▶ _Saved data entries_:
▽

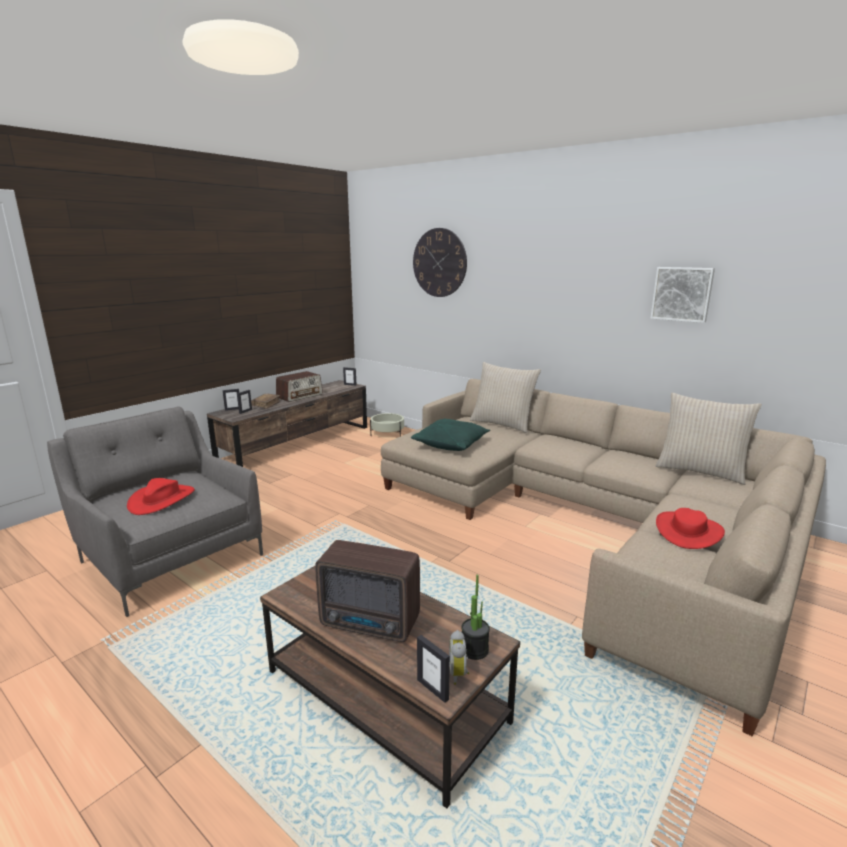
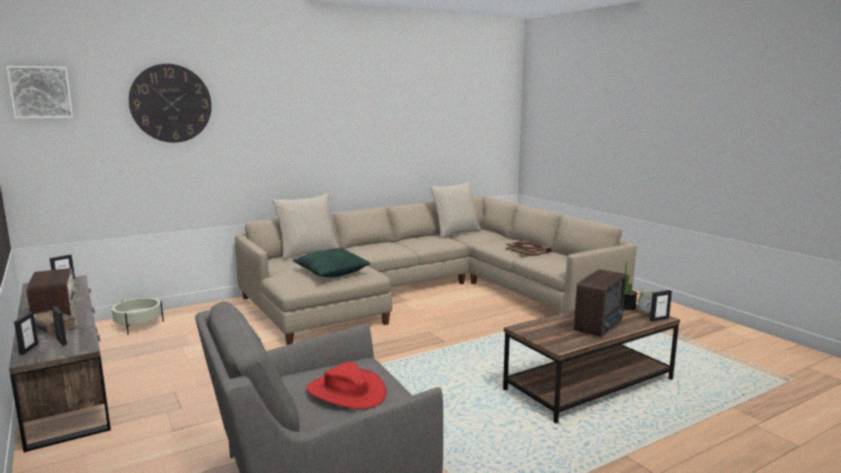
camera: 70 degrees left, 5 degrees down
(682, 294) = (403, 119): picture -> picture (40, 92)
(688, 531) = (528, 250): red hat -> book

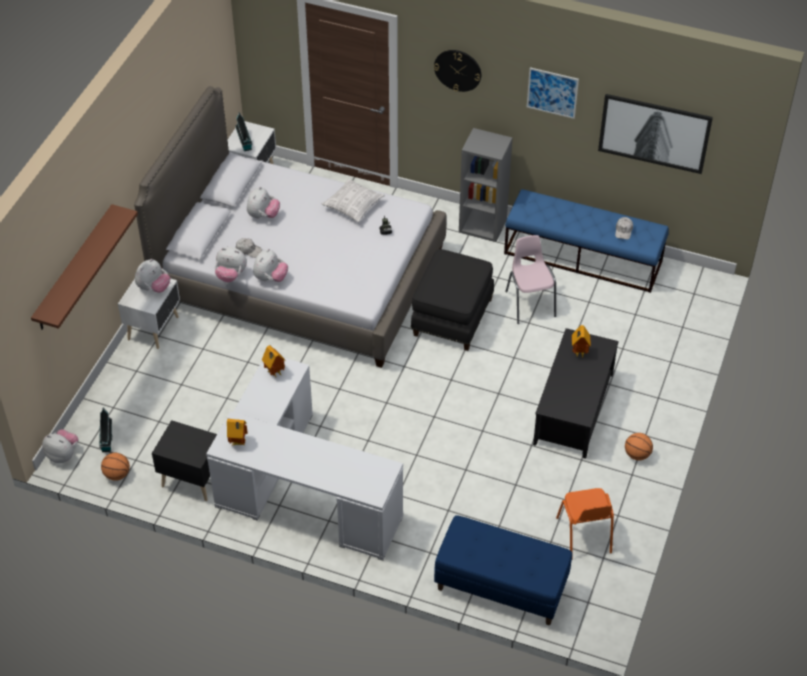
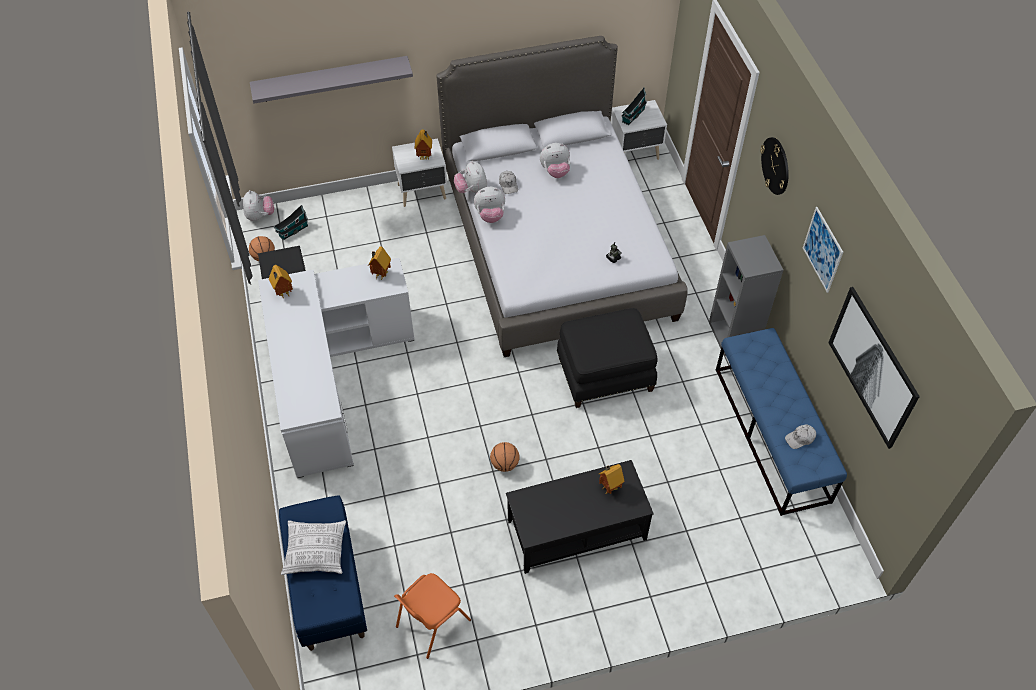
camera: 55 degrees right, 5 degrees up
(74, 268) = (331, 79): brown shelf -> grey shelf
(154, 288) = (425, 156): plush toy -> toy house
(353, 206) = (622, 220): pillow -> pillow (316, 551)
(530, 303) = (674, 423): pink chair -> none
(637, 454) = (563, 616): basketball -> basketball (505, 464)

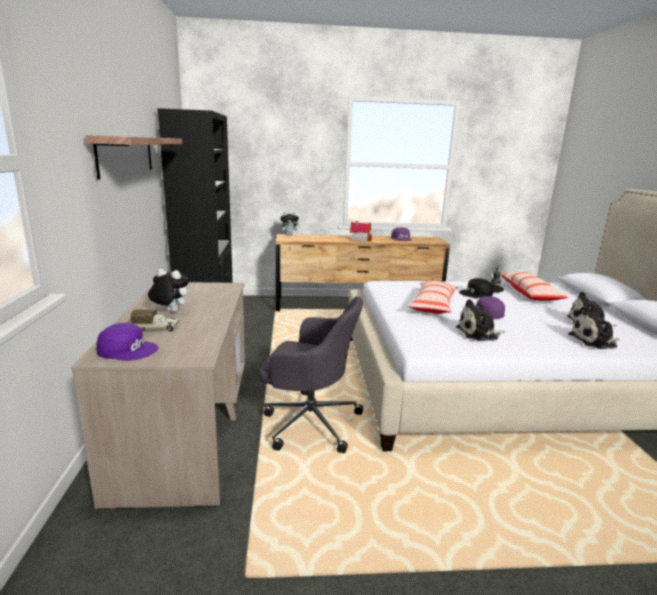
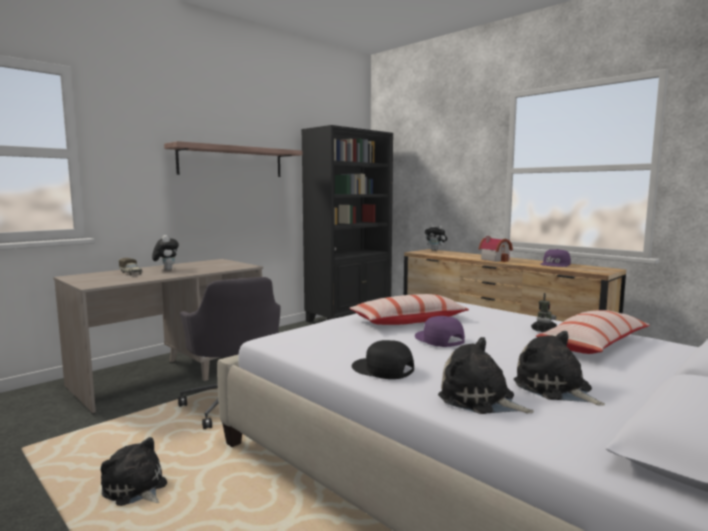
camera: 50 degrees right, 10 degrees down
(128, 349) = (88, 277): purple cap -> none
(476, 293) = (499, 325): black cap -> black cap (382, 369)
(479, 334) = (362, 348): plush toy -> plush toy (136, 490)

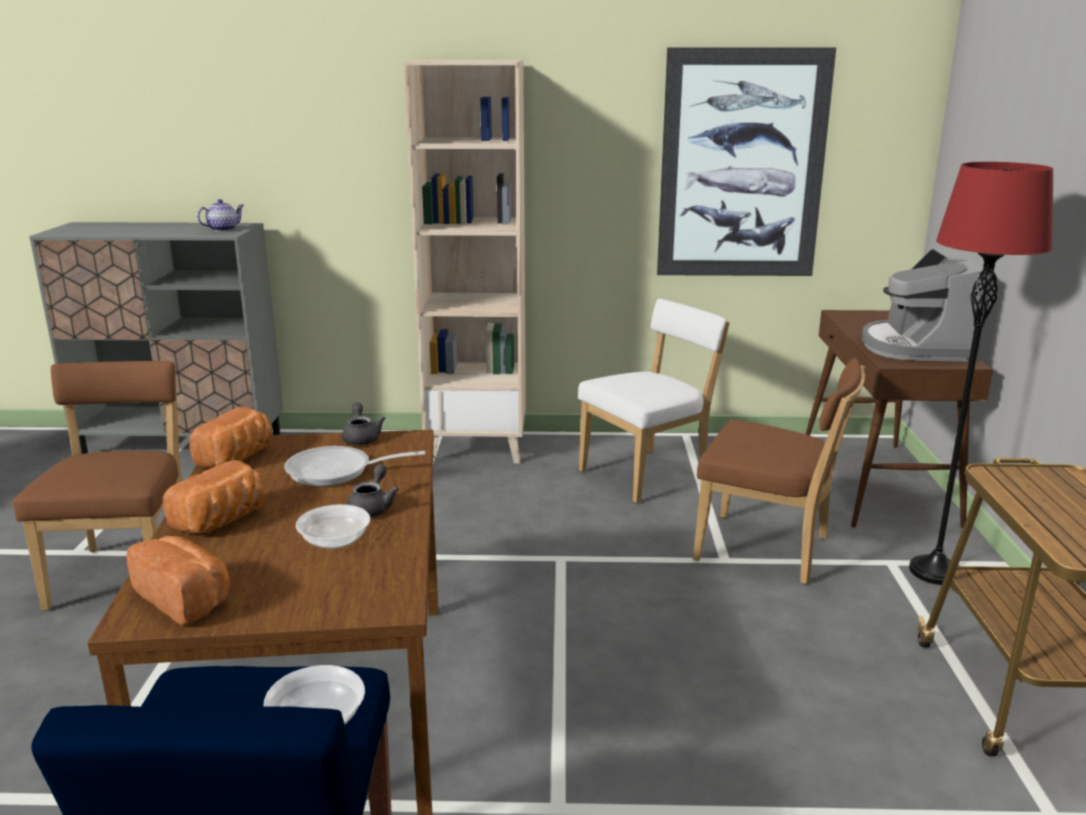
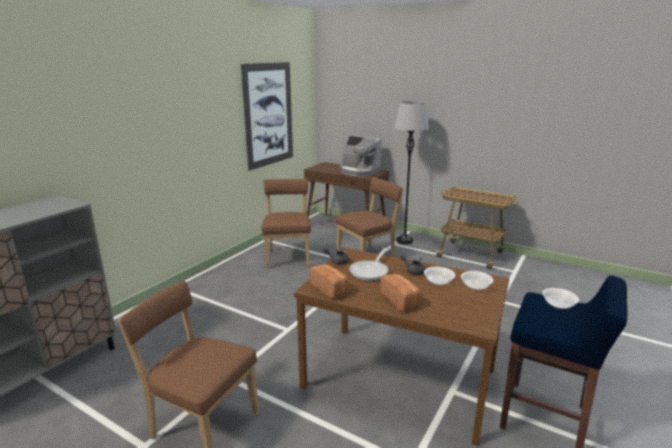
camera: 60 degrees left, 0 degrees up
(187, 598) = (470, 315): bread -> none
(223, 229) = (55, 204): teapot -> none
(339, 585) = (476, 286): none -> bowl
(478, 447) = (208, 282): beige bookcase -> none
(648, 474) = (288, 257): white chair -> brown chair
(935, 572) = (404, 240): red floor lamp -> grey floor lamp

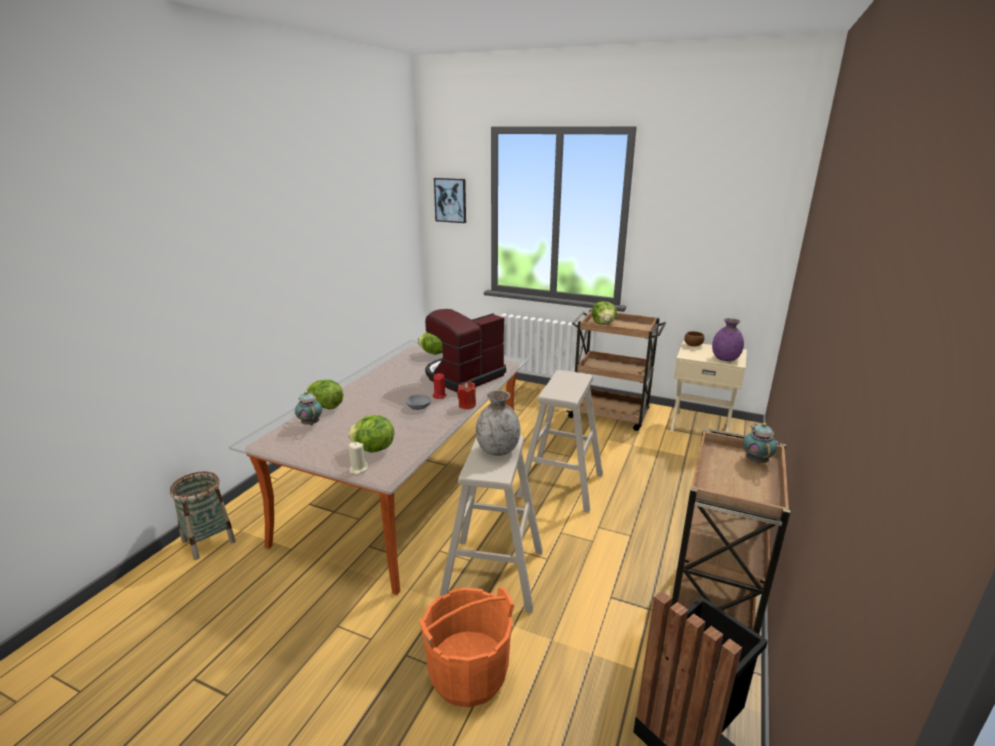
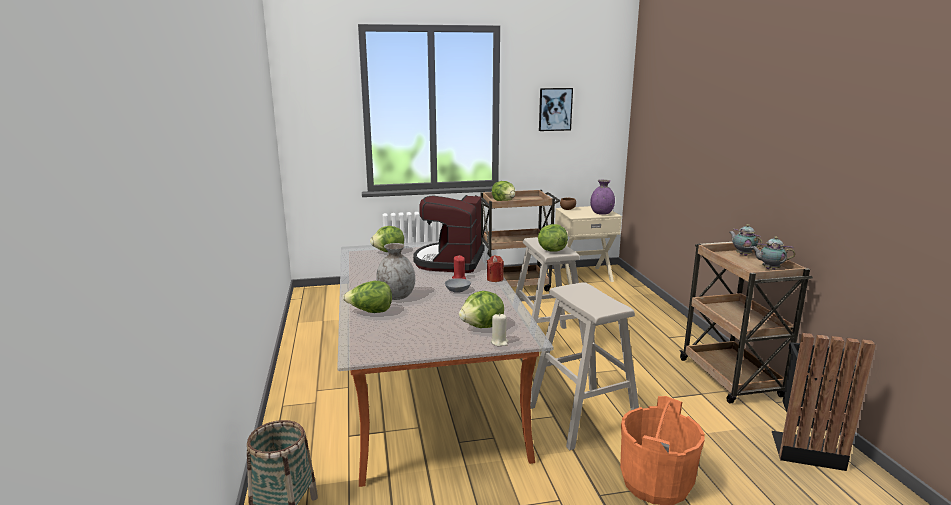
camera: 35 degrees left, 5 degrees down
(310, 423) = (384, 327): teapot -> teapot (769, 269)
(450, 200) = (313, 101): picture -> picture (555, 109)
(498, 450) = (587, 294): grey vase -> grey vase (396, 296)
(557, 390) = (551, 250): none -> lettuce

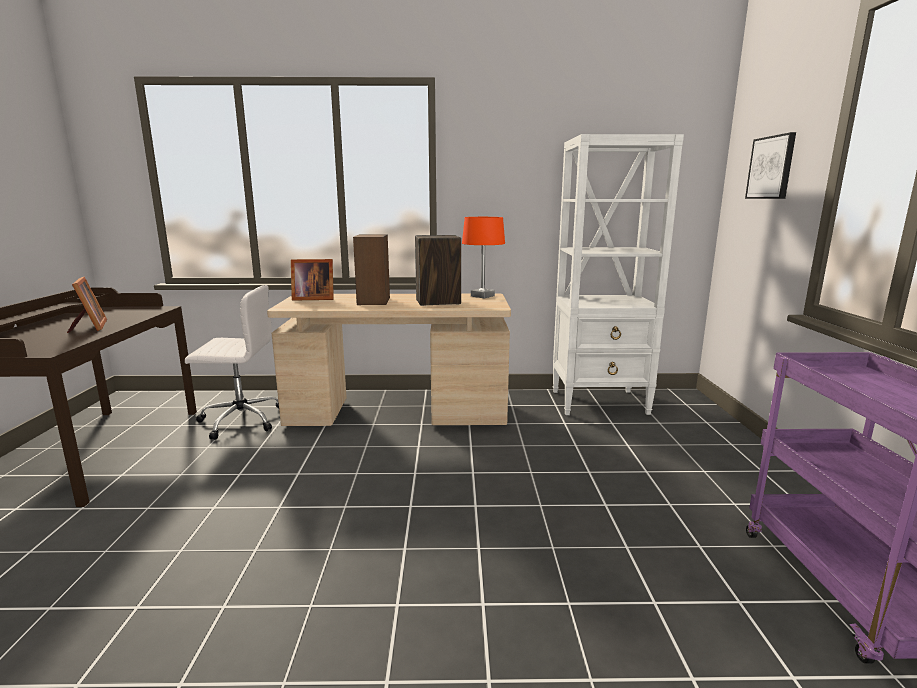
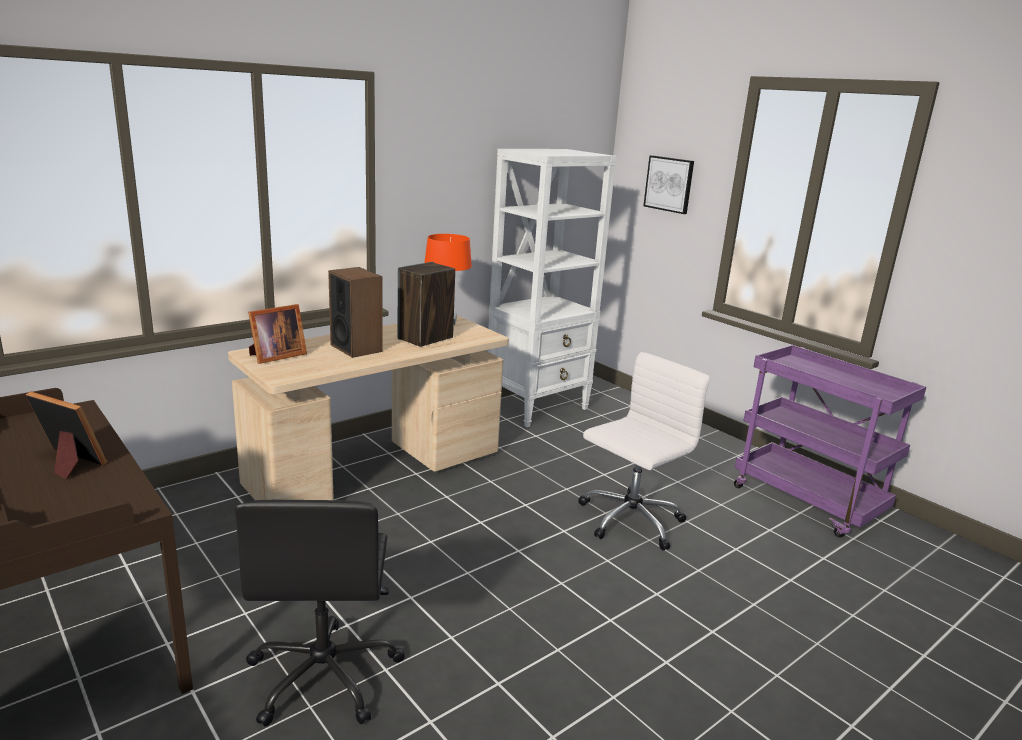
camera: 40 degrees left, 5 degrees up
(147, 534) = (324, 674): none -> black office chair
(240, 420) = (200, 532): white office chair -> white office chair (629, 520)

△

▶ _Prompt_: Both the line above containing "(353, 206) = (622, 220): pillow" and the line containing "(479, 334) = (362, 348): plush" belong in the copy, along with every line between them; print these exactly and omit the pictures.

▶ _Answer to the problem_:
(353, 206) = (622, 220): pillow -> pillow (316, 551)
(530, 303) = (674, 423): pink chair -> none
(637, 454) = (563, 616): basketball -> basketball (505, 464)

camera: 50 degrees right, 10 degrees down
(128, 349) = (88, 277): purple cap -> none
(476, 293) = (499, 325): black cap -> black cap (382, 369)
(479, 334) = (362, 348): plush toy -> plush toy (136, 490)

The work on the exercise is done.